Shleep, en 1997, avait suscité une sorte de retour en grâce mêlé de réhabilitation pour Robert Wyatt, dont le génie mélancolique réapparaissait soudain à la surface de l’océan du rock comme un sous-marin qu’on avait un peu trop vite oublié. Il faut dire qu’il n’était guère sorti de son antre durant la décennie 90 : son précédent album, le splendide Dondestan (sur des poèmes très engagés d’Alfreda Benge), était sorti en 1991, les dernières nouvelles qu’il jugea bon d’envoyer ensuite étant un minidisque de cinq morceaux enregistrés chez lui (A Short break, 1992) et deux compilations. Wyatt avait depuis longtemps gagné son ticket d’entrée pour les dictionnaires du rock, à tel point que la critique ne s’attendait plus vraiment à ce qu’il en sorte ; le choc fut d’autant plus sec que Shleep est assurément à compter parmi ses trois ou quatre plus grands disques, ne fut-ce que pour le fabuleux Maryan, qui rejoint O Caroline (sur Matching Mole) dans la liste de ses plus belles ballades. L’image un tantinet cliché du poète communiste solitaire et de ses rustiques attributs (la barbe de sorcier bucolique, le fauteuil roulant dans lequel il se déplace depuis qu’il s’est brisé la colonne vertébrale en tombant du quatrième étage après une soirée arrosée en juin 1973) s’était en quelque sorte cristallisée pour l’enfermer dans le rôle du musicien culte à jamais enraciné dans des seventies héroïques, auteur d’un album trop définitif et visionnaire pour être un jour surpassé, Rock bottom (1974). Son retour sonnait un peu comme le réveil d’une légende et rappelait que sur l’échelle de l’importance historique, Wyatt occupe sensiblement le même barreau que ses compères Eno, Fripp et compagnie.

Après une demi décennie de silence, Cuckooland lui fait subitement reprendre presque autant d’avance sur son époque : ciselé comme une pièce d’orfèvrerie et arrangé comme un palais des songes, ce recueil de seize chansons montre qu’on peut à la fois tout comprendre de son temps et ne rien abdiquer de sa singularité, transformer sans cesse son univers sans rien perdre de la poésie qui le rend reconnaissable au premier son.
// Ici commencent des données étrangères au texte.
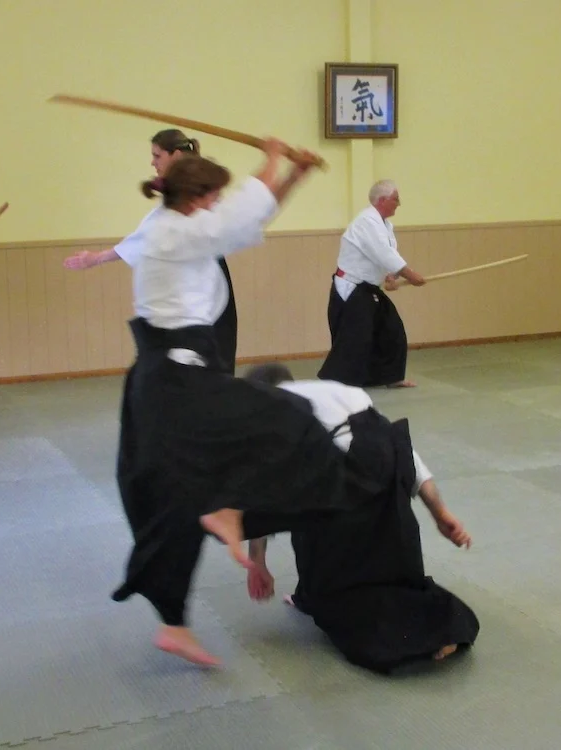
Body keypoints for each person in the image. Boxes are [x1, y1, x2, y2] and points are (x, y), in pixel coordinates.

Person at [111, 140, 356, 668]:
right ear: (199, 198)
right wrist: (272, 158)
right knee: (291, 420)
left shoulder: (185, 227)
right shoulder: (172, 230)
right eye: (215, 196)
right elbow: (242, 210)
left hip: (168, 378)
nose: (221, 204)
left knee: (174, 502)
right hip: (177, 380)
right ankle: (226, 509)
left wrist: (295, 176)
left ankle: (177, 621)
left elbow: (245, 220)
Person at [243, 363, 480, 674]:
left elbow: (262, 494)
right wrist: (440, 512)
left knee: (336, 579)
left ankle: (405, 637)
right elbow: (402, 448)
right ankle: (446, 627)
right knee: (394, 565)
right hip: (388, 466)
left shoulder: (268, 406)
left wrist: (257, 563)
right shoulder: (337, 391)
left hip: (348, 474)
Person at [63, 129, 239, 373]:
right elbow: (146, 238)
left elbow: (148, 237)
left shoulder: (191, 190)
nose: (153, 162)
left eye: (157, 156)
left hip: (202, 274)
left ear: (175, 155)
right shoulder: (178, 195)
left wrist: (99, 258)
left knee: (208, 346)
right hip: (191, 274)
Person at [316, 180, 425, 388]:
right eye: (396, 199)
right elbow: (382, 253)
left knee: (392, 329)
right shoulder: (366, 221)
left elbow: (386, 255)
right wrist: (410, 275)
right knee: (355, 337)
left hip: (369, 288)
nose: (398, 204)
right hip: (352, 287)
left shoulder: (384, 224)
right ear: (382, 200)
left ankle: (389, 377)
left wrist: (392, 276)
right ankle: (335, 382)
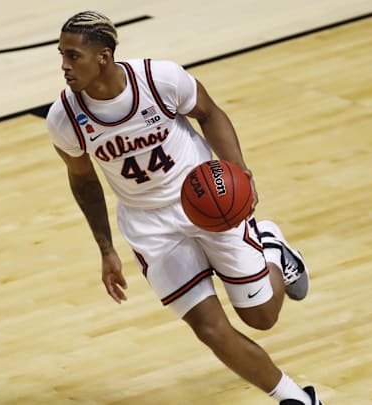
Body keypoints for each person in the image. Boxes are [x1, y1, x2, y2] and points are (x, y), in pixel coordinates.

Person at [45, 10, 325, 405]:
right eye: (62, 55)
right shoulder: (64, 119)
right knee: (210, 329)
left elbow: (209, 113)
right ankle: (296, 398)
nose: (64, 66)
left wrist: (240, 173)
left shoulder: (160, 80)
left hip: (207, 198)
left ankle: (274, 247)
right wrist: (106, 249)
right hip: (149, 225)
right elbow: (84, 180)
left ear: (103, 56)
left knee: (261, 317)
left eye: (73, 56)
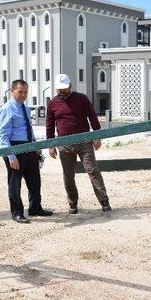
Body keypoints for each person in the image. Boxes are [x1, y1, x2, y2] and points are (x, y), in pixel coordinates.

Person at [46, 74, 111, 214]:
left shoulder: (82, 99)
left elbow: (92, 117)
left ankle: (104, 201)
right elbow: (50, 125)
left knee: (92, 170)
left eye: (64, 89)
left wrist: (97, 136)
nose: (62, 92)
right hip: (64, 144)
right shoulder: (52, 103)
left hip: (84, 142)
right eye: (59, 89)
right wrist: (51, 145)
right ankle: (73, 203)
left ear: (70, 86)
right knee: (68, 175)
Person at [0, 79, 53, 223]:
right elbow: (3, 136)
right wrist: (11, 156)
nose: (23, 95)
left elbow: (29, 128)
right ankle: (17, 213)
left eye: (25, 92)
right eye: (20, 92)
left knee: (35, 180)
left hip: (29, 148)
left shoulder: (26, 108)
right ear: (12, 91)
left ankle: (35, 207)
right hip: (15, 148)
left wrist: (35, 146)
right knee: (15, 183)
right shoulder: (7, 109)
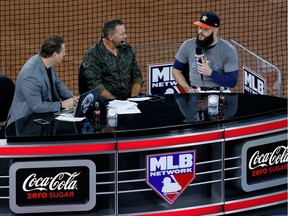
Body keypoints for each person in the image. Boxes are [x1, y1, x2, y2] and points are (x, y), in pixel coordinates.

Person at [6, 36, 78, 127]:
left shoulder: (46, 62)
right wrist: (62, 104)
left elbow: (57, 83)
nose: (65, 54)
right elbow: (37, 107)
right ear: (54, 55)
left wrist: (73, 99)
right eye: (63, 52)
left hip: (42, 116)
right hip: (25, 123)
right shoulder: (30, 75)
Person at [172, 11, 238, 93]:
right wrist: (188, 89)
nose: (201, 32)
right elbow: (176, 70)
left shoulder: (228, 50)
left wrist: (211, 73)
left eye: (206, 29)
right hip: (196, 92)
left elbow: (232, 82)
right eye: (200, 27)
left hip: (219, 93)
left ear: (215, 30)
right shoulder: (188, 45)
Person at [82, 19, 144, 100]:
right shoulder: (94, 54)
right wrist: (116, 102)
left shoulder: (127, 49)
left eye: (125, 32)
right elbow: (96, 86)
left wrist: (133, 99)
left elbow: (137, 77)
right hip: (107, 102)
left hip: (130, 100)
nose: (126, 36)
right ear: (110, 37)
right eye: (122, 34)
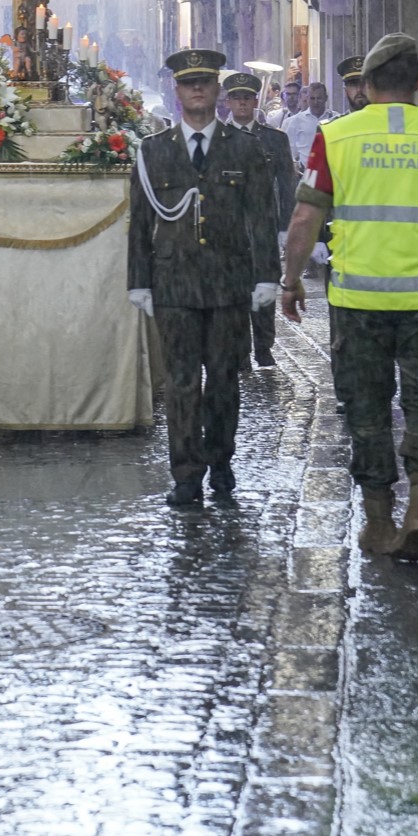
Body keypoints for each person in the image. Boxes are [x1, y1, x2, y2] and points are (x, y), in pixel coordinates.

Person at [280, 34, 418, 564]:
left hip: (359, 301)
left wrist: (292, 279)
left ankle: (377, 521)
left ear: (366, 87)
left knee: (366, 410)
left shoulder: (336, 137)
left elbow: (306, 218)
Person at [128, 49, 281, 507]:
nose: (197, 89)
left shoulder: (245, 149)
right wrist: (139, 280)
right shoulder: (153, 152)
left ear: (217, 90)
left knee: (223, 380)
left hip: (228, 283)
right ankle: (186, 474)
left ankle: (221, 460)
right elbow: (138, 222)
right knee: (180, 382)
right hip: (173, 284)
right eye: (188, 83)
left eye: (205, 82)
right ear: (176, 93)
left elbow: (261, 214)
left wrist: (266, 277)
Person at [225, 72, 298, 368]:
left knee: (265, 286)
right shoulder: (218, 138)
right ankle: (240, 350)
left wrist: (285, 227)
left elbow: (286, 184)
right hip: (229, 227)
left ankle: (264, 346)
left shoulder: (274, 139)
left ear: (256, 101)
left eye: (247, 98)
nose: (242, 103)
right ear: (228, 101)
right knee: (234, 291)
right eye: (237, 98)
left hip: (264, 224)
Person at [282, 80, 338, 169]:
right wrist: (294, 164)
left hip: (331, 172)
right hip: (305, 174)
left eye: (319, 98)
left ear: (326, 98)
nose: (316, 102)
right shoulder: (297, 120)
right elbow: (289, 149)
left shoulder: (336, 119)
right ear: (307, 99)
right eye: (312, 98)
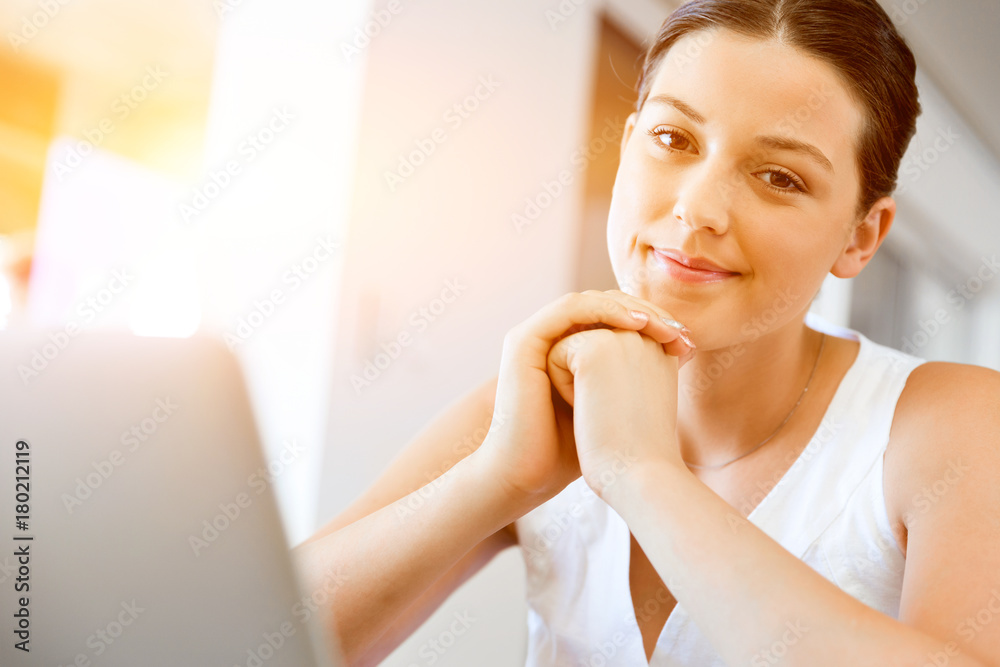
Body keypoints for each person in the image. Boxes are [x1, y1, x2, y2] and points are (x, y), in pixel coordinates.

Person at [293, 1, 1000, 665]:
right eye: (673, 138)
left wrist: (643, 476)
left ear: (861, 236)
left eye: (780, 177)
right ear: (628, 146)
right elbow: (258, 633)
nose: (698, 208)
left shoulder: (951, 423)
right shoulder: (536, 401)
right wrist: (496, 476)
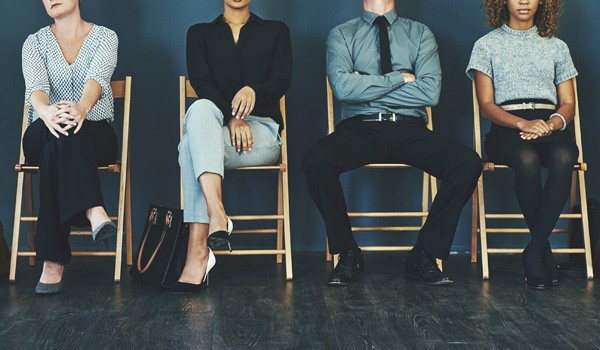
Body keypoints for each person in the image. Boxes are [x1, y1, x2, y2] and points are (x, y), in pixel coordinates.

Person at [303, 0, 482, 286]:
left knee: (468, 162)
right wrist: (400, 78)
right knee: (315, 162)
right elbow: (343, 88)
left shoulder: (420, 33)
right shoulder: (341, 33)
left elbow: (429, 93)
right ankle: (347, 252)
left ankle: (424, 254)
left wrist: (366, 86)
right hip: (360, 128)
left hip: (409, 128)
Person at [173, 0, 292, 294]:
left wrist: (255, 90)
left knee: (190, 147)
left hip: (261, 132)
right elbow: (201, 83)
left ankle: (197, 253)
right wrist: (230, 117)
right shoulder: (199, 33)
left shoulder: (276, 31)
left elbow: (281, 80)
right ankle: (217, 215)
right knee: (200, 107)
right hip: (215, 125)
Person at [467, 0, 578, 289]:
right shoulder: (486, 45)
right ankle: (543, 252)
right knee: (527, 159)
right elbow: (486, 105)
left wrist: (550, 124)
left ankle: (534, 249)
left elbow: (567, 104)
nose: (524, 1)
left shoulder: (557, 46)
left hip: (549, 124)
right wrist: (521, 123)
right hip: (506, 128)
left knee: (566, 154)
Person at [21, 0, 119, 294]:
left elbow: (97, 80)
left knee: (60, 146)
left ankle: (52, 262)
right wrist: (46, 111)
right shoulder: (34, 42)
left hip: (94, 133)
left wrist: (81, 108)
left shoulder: (105, 37)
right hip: (43, 129)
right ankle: (93, 209)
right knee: (58, 132)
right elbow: (36, 87)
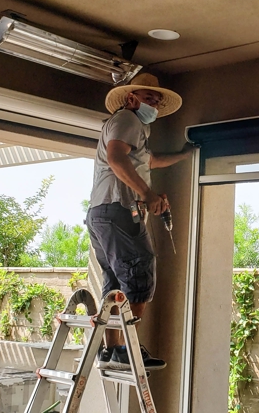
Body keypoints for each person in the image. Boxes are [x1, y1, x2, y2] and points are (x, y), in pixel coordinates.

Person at [87, 72, 192, 371]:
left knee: (116, 284)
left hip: (102, 213)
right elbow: (116, 159)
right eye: (149, 98)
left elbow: (149, 160)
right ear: (131, 98)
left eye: (157, 100)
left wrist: (183, 157)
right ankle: (125, 347)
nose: (154, 104)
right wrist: (146, 192)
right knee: (140, 271)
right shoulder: (127, 120)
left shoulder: (131, 127)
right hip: (118, 210)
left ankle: (112, 349)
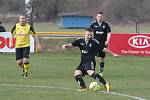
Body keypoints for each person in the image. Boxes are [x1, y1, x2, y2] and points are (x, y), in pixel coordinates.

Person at [62, 28, 110, 92]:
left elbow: (103, 49)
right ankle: (83, 87)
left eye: (91, 35)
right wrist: (66, 46)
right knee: (77, 74)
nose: (89, 36)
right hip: (83, 62)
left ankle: (105, 83)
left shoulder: (94, 42)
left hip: (90, 61)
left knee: (90, 73)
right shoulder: (80, 41)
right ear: (84, 34)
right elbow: (71, 45)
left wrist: (113, 53)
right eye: (88, 35)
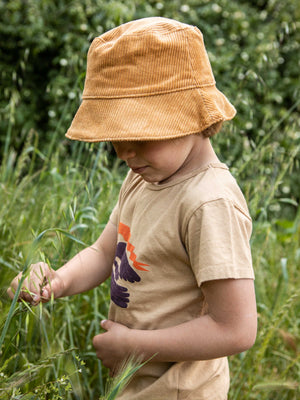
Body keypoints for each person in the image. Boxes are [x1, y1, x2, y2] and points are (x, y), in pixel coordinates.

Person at [7, 17, 257, 400]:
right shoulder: (143, 177)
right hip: (135, 383)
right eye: (115, 138)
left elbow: (236, 329)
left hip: (181, 391)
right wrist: (57, 282)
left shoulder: (209, 203)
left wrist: (134, 346)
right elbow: (105, 252)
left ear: (189, 114)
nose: (124, 153)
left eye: (139, 134)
Le casting, comme d’habitude, a des allures de garantie : Eno rôde toujours dans les parages (il intervient sur deux titres), non loin de la tromboniste Annie Whitehead et du guitariste David Gilmour ; Wyatt a enrichi ses troupes en empruntant à la scène jazz londonienne l’un de ses talents ascendants, celui du polysouffleur israélien (et romancier antisioniste) Gilad Atzmon, lequel a amené avec lui le contrebassiste de son « Orient House Ensemble », Yaron Stavi. D’un éclectisme à faire perdre le Nord, l’album est organisé en deux suites distinctes et équilibrées (huit morceaux chacune) : deux chapitres pour un long poème musical sans barrières où la voix frêle, légèrement éraillée et extraordinairement émouvante du chanteur fait office de boussole. Les inconditionnels reconnaîtront sans peine quelques uns des éléments habituels de son monde sonore : les comptines, les synthétiseurs cheap dont il arrive à tirer une inexplicable beauté, les motifs répétés jusqu’à la fascination, les climats simplistes et détraqués dans lesquels il noie de lointains solos acoustiques ; chaque morceau, plus qu’une histoire, est une petite planète en soi, de la bossa détournée (Insensatez, sur une partition de Jobim) à la complainte esseulée (l’hallucinant Cuckoo madame, en solo), de la vraie-fausse balade folk au vrai-faux band néo-orléanais avec, s’il fallait trouver une constante dans l’ensemble, cet attrait pour le monde et les clichés enfumés du jazz qui hante tout l’album. Jusqu’au phénoménal et obsédant Old Europe, hommage au Swinging Paris des années 50 (« Le Chat qui Pêche / Rue de la Huchette / Paris at night / And the strains of a ghost saxophone / Juliette and Miles / Black and white city / Paris by night / And the ghosts of two people in Love ») dont l’insondable nostalgie, décuplée par les volutes tristes des saxophones d’Atzmon, résume à elle seule la poésie noire et discrètement étoilée du barde anglais.